Chapter 19: Virtual Machine
Terms defined: Application Binary Interface, assembler, assembly code, bitwise operation, disassembler, instruction pointer, instruction set, label (address in memory), op code, register, virtual machine, word (of memory)
Computers don’t execute JavaScript directly. Instead, each processor has its own instruction set, and a compiler translates high-level languages into those instructions. Compilers often use an intermediate representation called assembly code that gives instructions names instead of numbers. To understand more about how JavaScript actually runs, we will simulate a very simple processor with a little bit of memory. If you want to dive deeper, have a look at Bob Nystrom’s Crafting Interpreters. You may also enjoy Human Resource Machine, which asks you to solve puzzles of increasing difficulty using a processor almost as simple as ours.
Section 19.1: What is the architecture of our virtual machine?
Our virtual machine has three parts, which are shown in Figure 19.1 for a program made up of 110 instructions:
-
An instruction pointer (IP) that holds the memory address of the next instruction to execute. It is automatically initialized to point at address 0, which is where every program must start. This rule is part of the Application Binary Interface (ABI) for our virtual machine.
-
Four registers named R0 to R3 that instructions can access directly. There are no memory-to-memory operations in our VM: everything happens in or through registers.
-
256 words of memory, each of which can store a single value. Both the program and its data live in this single block of memory; we chose the size 256 so that each address will fit in a single byte.
The instructions for our VM are 3 bytes long.
The op code fits into one byte,
and each instruction may optionally include one or two single-byte operands.

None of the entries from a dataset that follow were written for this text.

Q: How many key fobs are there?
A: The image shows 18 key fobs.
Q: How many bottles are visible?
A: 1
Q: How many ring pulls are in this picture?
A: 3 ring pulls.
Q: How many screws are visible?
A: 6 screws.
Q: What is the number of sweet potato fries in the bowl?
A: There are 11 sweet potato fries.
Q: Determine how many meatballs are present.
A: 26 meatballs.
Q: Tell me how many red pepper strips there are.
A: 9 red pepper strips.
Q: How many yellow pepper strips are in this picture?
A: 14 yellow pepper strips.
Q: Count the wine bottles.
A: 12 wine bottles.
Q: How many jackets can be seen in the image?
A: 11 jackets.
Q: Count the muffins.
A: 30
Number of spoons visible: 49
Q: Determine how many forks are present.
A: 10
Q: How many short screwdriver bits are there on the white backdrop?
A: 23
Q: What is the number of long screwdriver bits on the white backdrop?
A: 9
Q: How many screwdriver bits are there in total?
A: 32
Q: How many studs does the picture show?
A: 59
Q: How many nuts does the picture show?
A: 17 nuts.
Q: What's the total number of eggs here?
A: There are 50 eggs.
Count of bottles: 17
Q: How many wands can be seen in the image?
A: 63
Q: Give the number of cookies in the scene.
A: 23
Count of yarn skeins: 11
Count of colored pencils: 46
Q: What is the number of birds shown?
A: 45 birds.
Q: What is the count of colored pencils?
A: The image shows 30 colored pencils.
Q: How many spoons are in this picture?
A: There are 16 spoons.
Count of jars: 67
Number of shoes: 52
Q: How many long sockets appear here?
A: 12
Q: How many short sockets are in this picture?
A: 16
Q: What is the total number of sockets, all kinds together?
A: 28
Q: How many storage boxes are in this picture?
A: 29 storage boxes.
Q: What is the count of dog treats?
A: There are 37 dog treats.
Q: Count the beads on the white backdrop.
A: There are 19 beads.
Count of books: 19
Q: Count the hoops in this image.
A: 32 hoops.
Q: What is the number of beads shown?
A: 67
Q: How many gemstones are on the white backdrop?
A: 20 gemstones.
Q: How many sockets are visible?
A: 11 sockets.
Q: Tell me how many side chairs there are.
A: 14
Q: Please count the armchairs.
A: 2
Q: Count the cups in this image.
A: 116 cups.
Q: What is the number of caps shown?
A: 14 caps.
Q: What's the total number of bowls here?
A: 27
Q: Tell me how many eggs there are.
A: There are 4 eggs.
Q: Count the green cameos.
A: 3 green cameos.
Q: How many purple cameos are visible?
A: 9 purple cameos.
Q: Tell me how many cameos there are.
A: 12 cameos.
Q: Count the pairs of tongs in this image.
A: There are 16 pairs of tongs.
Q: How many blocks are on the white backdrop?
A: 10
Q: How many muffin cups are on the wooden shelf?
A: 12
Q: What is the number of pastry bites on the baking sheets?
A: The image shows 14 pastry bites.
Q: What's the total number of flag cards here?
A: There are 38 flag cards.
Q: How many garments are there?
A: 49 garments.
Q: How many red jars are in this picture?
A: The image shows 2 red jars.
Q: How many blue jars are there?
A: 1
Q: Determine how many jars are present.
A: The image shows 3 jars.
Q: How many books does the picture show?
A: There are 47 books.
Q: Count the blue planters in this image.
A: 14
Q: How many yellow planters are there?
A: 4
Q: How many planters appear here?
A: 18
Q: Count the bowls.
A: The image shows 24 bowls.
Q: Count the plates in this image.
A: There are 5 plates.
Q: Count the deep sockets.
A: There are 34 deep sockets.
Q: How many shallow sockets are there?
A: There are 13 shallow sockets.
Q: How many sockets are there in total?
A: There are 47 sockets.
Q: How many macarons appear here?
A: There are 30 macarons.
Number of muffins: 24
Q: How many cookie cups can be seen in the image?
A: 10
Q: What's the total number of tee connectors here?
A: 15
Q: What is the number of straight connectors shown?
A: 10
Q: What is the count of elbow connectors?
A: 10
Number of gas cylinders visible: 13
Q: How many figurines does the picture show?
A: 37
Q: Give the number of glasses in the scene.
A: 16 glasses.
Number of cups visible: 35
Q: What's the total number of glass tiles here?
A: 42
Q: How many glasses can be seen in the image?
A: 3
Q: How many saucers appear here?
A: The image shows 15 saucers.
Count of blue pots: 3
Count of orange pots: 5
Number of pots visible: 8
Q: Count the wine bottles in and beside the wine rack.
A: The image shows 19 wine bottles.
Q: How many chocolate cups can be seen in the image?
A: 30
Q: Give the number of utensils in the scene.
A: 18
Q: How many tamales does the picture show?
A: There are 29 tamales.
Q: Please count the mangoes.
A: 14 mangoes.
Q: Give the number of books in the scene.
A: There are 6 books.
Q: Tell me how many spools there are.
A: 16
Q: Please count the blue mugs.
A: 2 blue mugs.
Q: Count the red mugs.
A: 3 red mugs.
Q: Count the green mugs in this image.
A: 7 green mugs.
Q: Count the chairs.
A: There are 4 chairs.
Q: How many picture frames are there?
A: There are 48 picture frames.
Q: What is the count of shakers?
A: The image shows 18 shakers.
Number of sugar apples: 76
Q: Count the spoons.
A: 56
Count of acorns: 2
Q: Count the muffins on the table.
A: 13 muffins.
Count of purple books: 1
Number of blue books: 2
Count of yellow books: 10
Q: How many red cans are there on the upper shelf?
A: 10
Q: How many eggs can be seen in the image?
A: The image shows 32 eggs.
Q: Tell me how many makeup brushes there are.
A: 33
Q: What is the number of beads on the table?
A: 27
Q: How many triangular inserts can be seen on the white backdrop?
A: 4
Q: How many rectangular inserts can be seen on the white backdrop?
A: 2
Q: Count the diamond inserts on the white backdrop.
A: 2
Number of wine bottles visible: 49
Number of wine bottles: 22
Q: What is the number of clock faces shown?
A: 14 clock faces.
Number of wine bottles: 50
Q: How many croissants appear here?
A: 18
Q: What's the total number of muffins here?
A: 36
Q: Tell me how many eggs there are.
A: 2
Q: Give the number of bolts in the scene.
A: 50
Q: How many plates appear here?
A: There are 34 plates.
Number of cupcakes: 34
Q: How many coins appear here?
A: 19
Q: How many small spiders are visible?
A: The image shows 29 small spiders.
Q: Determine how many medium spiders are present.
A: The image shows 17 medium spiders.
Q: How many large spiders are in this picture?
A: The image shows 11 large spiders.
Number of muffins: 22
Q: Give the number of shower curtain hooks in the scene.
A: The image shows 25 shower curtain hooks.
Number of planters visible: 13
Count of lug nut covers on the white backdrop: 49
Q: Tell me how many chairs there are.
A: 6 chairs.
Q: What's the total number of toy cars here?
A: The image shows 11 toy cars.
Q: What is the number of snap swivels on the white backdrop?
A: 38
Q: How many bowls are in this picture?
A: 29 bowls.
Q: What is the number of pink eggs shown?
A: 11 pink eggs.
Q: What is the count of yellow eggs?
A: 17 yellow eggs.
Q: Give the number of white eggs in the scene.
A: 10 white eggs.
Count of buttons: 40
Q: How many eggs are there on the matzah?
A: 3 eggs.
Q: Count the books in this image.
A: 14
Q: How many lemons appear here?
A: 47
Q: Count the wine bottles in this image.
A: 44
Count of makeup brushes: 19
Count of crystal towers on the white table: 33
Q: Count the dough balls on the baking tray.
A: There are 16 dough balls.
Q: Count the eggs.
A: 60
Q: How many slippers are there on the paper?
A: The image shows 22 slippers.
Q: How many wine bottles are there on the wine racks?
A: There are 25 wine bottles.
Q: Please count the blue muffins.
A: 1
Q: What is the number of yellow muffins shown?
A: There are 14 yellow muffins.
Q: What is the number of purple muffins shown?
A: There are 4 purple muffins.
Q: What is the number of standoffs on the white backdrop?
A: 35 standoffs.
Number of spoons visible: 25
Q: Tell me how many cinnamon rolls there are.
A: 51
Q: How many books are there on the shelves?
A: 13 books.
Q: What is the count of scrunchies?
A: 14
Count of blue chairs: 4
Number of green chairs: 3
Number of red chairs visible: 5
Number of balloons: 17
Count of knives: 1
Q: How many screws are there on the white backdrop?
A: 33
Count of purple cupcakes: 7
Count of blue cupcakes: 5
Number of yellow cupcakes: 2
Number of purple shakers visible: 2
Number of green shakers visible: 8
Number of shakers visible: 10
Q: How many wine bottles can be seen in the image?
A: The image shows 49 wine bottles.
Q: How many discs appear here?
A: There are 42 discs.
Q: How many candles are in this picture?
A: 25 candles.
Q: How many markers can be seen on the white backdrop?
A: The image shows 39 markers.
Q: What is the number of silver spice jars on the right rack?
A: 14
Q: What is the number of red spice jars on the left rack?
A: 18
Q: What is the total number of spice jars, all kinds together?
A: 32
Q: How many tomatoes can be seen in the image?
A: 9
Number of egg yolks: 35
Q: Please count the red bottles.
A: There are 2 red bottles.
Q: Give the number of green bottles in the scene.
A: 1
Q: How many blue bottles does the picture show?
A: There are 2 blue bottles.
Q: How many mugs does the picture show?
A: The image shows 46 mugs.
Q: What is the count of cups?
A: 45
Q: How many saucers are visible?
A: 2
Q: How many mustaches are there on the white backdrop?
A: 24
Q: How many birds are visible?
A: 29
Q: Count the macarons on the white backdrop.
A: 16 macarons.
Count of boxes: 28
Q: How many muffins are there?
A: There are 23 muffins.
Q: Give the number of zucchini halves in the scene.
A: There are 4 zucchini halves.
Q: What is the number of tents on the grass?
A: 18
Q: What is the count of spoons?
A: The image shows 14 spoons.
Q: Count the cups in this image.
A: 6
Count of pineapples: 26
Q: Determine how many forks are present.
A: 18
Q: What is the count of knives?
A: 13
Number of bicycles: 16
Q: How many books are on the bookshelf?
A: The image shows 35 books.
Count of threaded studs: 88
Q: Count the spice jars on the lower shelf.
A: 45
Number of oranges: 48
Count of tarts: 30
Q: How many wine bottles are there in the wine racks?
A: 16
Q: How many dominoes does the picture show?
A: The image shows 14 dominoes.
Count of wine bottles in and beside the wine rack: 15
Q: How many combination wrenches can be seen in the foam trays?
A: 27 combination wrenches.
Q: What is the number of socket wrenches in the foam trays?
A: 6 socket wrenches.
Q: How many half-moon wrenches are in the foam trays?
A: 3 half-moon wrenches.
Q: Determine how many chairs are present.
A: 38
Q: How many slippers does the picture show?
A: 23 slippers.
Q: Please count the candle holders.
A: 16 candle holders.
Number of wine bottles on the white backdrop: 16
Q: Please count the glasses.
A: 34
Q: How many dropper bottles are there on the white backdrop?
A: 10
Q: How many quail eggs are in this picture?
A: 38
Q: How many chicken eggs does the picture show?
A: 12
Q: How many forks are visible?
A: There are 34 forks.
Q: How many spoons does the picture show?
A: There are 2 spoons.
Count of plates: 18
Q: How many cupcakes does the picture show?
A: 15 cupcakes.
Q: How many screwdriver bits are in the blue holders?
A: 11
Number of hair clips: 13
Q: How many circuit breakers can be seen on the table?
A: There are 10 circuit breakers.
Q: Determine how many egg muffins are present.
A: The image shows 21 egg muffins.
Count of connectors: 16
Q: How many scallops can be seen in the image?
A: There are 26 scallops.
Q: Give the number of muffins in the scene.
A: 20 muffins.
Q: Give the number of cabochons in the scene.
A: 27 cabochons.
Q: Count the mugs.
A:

Each operand is a register identifier,
a constant,
or an address
(which is just a constant that identifies a location in memory);
since constants have to fit in one byte,
the largest number we can represent directly is 256.
Table 19.1 uses the letters r
, c
, and a
to indicate instruction format,
where r
indicates a register identifier,
c
indicates a constant,
and a
indicates an address.
Instruction | Code | Format | Action | Example | Equivalent |
---|---|---|---|---|---|
hlt |
1 | -- |
Halt program | hlt |
process.exit(0) |
ldc |
2 | rc |
Load immediate | ldc R0 123 |
R0 := 123 |
ldr |
3 | rr |
Load register | ldr R0 R1 |
R0 := RAM[R1] |
cpy |
4 | rr |
Copy register | cpy R0 R1 |
R0 := R1 |
str |
5 | rr |
Store register | str R0 R1 |
RAM[R1] := R0 |
add |
6 | rr |
Add | add R0 R1 |
R0 := R0 + R1 |
sub |
7 | rr |
Subtract | sub R0 R1 |
R0 := R0 - R1 |
beq |
8 | ra |
Branch if equal | beq R0 123 |
if (R0 === 0) PC := 123 |
bne |
9 | ra |
Branch if not equal | bne R0 123 |
if (R0 !== 0) PC := 123 |
prr |
10 | r- |
Print register | prr R0 |
console.log(R0) |
prm |
11 | r- |
Print memory | prm R0 |
console.log(RAM[R0]) |
We put our VM’s architectural details in a file that can be shared by other components:
const OPS = {
hlt: { code: 1, fmt: '--' }, // Halt program
ldc: { code: 2, fmt: 'rv' }, // Load immediate
ldr: { code: 3, fmt: 'rr' }, // Load register
cpy: { code: 4, fmt: 'rr' }, // Copy register
str: { code: 5, fmt: 'rr' }, // Store register
add: { code: 6, fmt: 'rr' }, // Add
sub: { code: 7, fmt: 'rr' }, // Subtract
beq: { code: 8, fmt: 'rv' }, // Branch if equal
bne: { code: 9, fmt: 'rv' }, // Branch if not equal
prr: { code: 10, fmt: 'r-' }, // Print register
prm: { code: 11, fmt: 'r-' } // Print memory
}
const OP_MASK = 0xFF // select a single byte
const OP_SHIFT = 8 // shift up by one byte
const OP_WIDTH = 6 // op width in characters when printing
const NUM_REG = 4 // number of registers
const RAM_LEN = 256 // number of words in RAM
export {
OPS,
OP_MASK,
OP_SHIFT,
OP_WIDTH,
NUM_REG,
RAM_LEN
}
While there isn’t a name for this design pattern, putting all the constants that define a system in one file instead of scattering them across multiple files makes them easier to find as well as ensuring consistency.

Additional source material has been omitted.